Reforma trabalhista: votação na CCJ será na próxima quarta (28)

O relator do projeto de reforma trabalhista (PLC 38/17) na Comissão de Constituição e Justiça (CCJ), senador Romero Jucá (PMDB-RR), apresentou voto favorável à aprovação da matéria na forma em que foi encaminhada ao Senado Federal pela Câmara dos Deputados. Procedeu da mesma forma do relator, Ricardo Ferraço (PSDB-ES), nas comissões de Assuntos Econômicos (CAE); e de Assuntos Sociais (CAS).

A CAS, em um resultado surpreendente, rejeitou o relatório da reforma trabalhista elaborado por Ricardo Ferraço (PSDB), por 10 votos a 9, no início da tarde da terça-feira 20. Prevaleceu, diante da queda do relatório de Ferraço, o voto em separado do senador Paulo Paim (PT-RS). Importante registrar que o senador por Santa Catarina Dalirio Beber (PSDB) votou SIM, contra os trabalhadores.

Acordo

Antes de o relator ler o voto favorável ao projeto, foi acertado que, na próxima terça-feira (27), a CCJ vai fazer duas audiências públicas a fim de debater o PLC 38/17.

Na próxima quarta-feira (28) serão lidos, das 9h45 às 16h, os votos em separado da oposição e também o do senador Eduardo Braga (PMDB-AM), contrário ao projeto, e depois inicia-se o processo de discussão e votação da matéria.

Conteúdo do projeto

O projeto chegou à Câmara dos Deputados, enviado pelo Executivo, com a previsão de alterar sete artigos da Consolidação das Leis do Trabalho (CLT). Saiu da Casa com 117 artigos modificados. Trata-se, pois, de ampla “reforma” na CLT. O texto revoga dispositivos da CLT e propõe, entre outras medidas:

1) que acordos e convenções coletivas têm mais força que a legislação trabalhista;

2) demissões coletivas mesmo sem negociação coletiva;

3) demissão imotivada de um empregado com mais de um ano na empresa sem o aval do sindicato;

4) que mulher pode trabalhar em condições de insalubridade durante a gravidez e a amamentação, a não ser que apresente atestado médico que recomende o afastamento;

5) o contrato intermitente para a prestação de serviços de forma descontínua.
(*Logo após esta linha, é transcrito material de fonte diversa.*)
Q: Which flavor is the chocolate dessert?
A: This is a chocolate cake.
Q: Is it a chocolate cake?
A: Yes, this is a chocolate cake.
O empregado só recebe o pagamento pelas horas trabalhadas, mas deve ser convocado com antecedência de pelo menos três dias;

6) autoriza a redução do intervalo do almoço de uma para meia hora. A medida não é obrigatória e depende de negociação coletiva;

7) que os 30 dias de férias anuais podem ser divididos em três períodos;

8) prevê a possibilidade de jornada de 12 horas seguidas de trabalho por trinta e seis ininterruptas de descanso. A medida depende de acordo individual ou coletivo;

9) que o empregador e empregado podem extinguir o contrato de trabalho de comum acordo. Neste caso, o trabalhador receberia metade do aviso prévio e da indenização sobre o saldo do FGTS;

10) acaba com a contribuição sindical obrigatória; e

11) atualiza o valor de multas para quem descumprir obrigações básicas, como a anotação da Carteira de Trabalho.